(Beginning of Data for this exercise)

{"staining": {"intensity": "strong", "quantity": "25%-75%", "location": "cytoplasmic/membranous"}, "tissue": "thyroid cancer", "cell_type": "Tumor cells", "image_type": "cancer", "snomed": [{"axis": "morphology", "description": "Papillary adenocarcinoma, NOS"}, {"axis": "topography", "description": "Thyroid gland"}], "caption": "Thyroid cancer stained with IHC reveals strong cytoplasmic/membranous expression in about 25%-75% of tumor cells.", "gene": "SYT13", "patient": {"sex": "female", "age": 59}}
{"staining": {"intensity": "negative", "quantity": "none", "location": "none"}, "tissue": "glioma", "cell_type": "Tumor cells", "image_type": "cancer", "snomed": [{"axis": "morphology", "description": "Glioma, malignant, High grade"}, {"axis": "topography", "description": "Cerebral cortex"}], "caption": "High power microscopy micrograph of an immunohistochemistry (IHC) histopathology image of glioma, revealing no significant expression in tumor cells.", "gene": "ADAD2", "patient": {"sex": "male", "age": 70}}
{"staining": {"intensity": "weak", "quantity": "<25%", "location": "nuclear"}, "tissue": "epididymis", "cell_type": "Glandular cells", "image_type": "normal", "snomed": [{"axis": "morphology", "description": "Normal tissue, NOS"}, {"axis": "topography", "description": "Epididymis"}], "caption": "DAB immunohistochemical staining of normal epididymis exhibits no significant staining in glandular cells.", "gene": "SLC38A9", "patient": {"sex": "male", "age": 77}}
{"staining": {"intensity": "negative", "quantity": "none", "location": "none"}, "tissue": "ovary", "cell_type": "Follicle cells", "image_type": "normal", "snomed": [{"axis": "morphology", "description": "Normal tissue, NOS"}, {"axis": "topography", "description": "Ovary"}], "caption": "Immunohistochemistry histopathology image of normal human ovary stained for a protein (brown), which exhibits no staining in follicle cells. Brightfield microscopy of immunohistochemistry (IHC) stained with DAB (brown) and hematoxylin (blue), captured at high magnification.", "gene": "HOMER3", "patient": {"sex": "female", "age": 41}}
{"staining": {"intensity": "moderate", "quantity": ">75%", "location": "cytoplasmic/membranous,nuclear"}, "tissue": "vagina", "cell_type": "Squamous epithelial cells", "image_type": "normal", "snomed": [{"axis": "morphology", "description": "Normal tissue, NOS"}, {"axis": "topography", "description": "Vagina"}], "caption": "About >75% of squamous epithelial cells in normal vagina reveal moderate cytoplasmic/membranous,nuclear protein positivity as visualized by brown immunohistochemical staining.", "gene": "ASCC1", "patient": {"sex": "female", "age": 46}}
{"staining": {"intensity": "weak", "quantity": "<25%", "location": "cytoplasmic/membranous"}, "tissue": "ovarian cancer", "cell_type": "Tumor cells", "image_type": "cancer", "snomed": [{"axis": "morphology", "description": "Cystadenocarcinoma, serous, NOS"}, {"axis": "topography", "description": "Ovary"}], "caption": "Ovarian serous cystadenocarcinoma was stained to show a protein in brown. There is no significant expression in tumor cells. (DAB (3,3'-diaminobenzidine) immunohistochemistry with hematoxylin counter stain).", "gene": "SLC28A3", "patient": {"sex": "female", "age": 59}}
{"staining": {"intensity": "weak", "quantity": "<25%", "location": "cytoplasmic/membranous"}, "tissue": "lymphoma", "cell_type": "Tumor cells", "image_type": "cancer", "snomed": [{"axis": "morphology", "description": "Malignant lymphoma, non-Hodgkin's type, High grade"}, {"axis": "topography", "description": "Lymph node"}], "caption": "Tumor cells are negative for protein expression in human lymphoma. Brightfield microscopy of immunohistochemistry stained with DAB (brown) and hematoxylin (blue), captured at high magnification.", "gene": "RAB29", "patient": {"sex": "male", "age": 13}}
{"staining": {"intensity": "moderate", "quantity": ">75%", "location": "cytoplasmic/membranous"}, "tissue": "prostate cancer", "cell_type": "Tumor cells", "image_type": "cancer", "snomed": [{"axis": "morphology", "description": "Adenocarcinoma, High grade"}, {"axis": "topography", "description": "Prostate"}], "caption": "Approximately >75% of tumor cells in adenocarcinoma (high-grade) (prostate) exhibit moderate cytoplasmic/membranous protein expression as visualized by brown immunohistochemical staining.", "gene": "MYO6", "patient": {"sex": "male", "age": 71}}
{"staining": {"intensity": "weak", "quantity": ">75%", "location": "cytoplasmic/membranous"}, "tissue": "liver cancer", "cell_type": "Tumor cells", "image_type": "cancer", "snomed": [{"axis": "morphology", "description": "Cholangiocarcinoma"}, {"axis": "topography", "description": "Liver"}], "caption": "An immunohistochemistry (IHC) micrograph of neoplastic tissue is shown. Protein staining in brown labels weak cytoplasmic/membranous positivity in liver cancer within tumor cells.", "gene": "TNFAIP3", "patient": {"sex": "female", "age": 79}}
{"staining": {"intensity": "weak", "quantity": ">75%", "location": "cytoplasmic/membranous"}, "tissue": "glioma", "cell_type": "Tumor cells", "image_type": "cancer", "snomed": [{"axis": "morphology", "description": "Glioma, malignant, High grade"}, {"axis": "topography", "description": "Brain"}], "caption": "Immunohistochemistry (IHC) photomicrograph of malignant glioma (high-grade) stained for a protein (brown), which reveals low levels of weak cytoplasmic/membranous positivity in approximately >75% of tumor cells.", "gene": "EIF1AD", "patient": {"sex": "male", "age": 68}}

(End of Data for this exercise)

Task item: All that is wanted is an exact copy of the lines above from the one with "tumor cells in" through the one with "immunohistochemistry (IHC) micrograph", with both ends included.

Solution:
{"staining": {"intensity": "moderate", "quantity": ">75%", "location": "cytoplasmic/membranous"}, "tissue": "prostate cancer", "cell_type": "Tumor cells", "image_type": "cancer", "snomed": [{"axis": "morphology", "description": "Adenocarcinoma, High grade"}, {"axis": "topography", "description": "Prostate"}], "caption": "Approximately >75% of tumor cells in adenocarcinoma (high-grade) (prostate) exhibit moderate cytoplasmic/membranous protein expression as visualized by brown immunohistochemical staining.", "gene": "MYO6", "patient": {"sex": "male", "age": 71}}
{"staining": {"intensity": "weak", "quantity": ">75%", "location": "cytoplasmic/membranous"}, "tissue": "liver cancer", "cell_type": "Tumor cells", "image_type": "cancer", "snomed": [{"axis": "morphology", "description": "Cholangiocarcinoma"}, {"axis": "topography", "description": "Liver"}], "caption": "An immunohistochemistry (IHC) micrograph of neoplastic tissue is shown. Protein staining in brown labels weak cytoplasmic/membranous positivity in liver cancer within tumor cells.", "gene": "TNFAIP3", "patient": {"sex": "female", "age": 79}}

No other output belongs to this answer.